Test cricket can survive T20 boom, says Andrew Strauss

·4 min read
Trent Boult - Andrew Strauss: Future of English cricket 'at risk' due to 12-month franchise contracts - Alex Davidson/Getty Images
Trent Boult - Andrew Strauss: Future of English cricket 'at risk' due to 12-month franchise contracts - Alex Davidson/Getty Images

Sir Andrew Strauss has warned that English cricket must not have its "head in the sand" as it adjusts to the expansion of short-format leagues.

Strauss is chairman of the ECB’s cricket committee, and is leading the high performance review into the future of the English game. The former Test captain stressed the need for England to be nimble as the sport undergoes major changes.

“The cricket world around us is changing unbelievably quickly,” Strauss said. “Every day, every week, every month, we're seeing a new example of how that world is changing around us. And one thing that we're having to ask ourselves in this country is where does our game fit into all of that?

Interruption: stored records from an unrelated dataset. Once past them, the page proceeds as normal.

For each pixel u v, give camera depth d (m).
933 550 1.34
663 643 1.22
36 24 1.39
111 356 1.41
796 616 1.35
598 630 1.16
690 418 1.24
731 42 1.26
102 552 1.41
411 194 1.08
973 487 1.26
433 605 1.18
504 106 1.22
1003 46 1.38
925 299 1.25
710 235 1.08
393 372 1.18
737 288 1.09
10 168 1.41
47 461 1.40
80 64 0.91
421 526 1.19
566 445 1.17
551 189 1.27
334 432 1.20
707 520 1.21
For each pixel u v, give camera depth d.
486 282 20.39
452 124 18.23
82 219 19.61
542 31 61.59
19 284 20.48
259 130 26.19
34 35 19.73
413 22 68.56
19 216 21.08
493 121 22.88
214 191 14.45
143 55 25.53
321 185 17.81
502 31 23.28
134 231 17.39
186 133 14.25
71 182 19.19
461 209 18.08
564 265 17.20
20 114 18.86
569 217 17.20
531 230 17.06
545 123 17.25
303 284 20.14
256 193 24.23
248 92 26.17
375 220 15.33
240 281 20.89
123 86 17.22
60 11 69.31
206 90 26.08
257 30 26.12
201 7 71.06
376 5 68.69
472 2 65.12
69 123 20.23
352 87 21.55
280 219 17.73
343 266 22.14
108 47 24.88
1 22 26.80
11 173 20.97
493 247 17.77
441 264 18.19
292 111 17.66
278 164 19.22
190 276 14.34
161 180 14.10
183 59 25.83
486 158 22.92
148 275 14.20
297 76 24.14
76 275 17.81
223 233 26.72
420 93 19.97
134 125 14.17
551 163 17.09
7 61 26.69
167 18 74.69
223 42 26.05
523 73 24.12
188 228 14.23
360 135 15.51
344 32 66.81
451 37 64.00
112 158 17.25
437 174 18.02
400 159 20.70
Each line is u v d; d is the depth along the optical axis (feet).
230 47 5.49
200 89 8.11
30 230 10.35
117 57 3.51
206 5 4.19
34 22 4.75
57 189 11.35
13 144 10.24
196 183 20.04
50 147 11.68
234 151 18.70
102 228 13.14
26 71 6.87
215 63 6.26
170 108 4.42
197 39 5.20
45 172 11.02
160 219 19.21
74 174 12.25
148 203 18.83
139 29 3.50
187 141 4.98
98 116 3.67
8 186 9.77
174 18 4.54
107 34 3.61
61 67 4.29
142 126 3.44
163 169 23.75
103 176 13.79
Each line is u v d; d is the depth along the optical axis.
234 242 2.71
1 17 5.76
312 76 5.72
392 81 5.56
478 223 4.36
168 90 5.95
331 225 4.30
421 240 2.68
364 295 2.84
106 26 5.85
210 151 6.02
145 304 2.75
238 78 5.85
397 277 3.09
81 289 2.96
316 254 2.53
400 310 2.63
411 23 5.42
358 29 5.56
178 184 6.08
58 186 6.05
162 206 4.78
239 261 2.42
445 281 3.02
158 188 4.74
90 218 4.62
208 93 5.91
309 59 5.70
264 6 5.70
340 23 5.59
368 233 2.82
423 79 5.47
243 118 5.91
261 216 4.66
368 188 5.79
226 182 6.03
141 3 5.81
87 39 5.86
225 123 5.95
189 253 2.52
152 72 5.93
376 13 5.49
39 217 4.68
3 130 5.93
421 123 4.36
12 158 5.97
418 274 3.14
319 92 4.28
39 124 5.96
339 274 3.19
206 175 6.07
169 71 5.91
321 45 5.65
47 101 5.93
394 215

“At both domestic and international level what are we meant to be prioritising, investing in, not investing in etc, to make sure that the game remains strong and relevant and that we have incentives there for our players to play both red and white-ball cricket?”

Telegraph Sport recently revealed that IPL franchises hope to have players on 12-month-a-year contracts. Emphasising the threat posed to the international game, Trent Boult, the star New Zealand pace bowler, last week withdrew from his international central contract to free more space in his schedule to play in franchise tournaments. Two major T20 leagues, in South Africa and the UAE, launch next January.

Strauss said that such developments added to uncertainty about the future of the sport.

“It definitely feels like right at the moment, the rate of change is increasing. And the truth is, none of us know what's around the corner so you can all look into the future and go, 'Yeah, we're going to have this situation where players are signed up to franchises for 12 months of the year and there's less international cricket.' We don't know any of that at this point.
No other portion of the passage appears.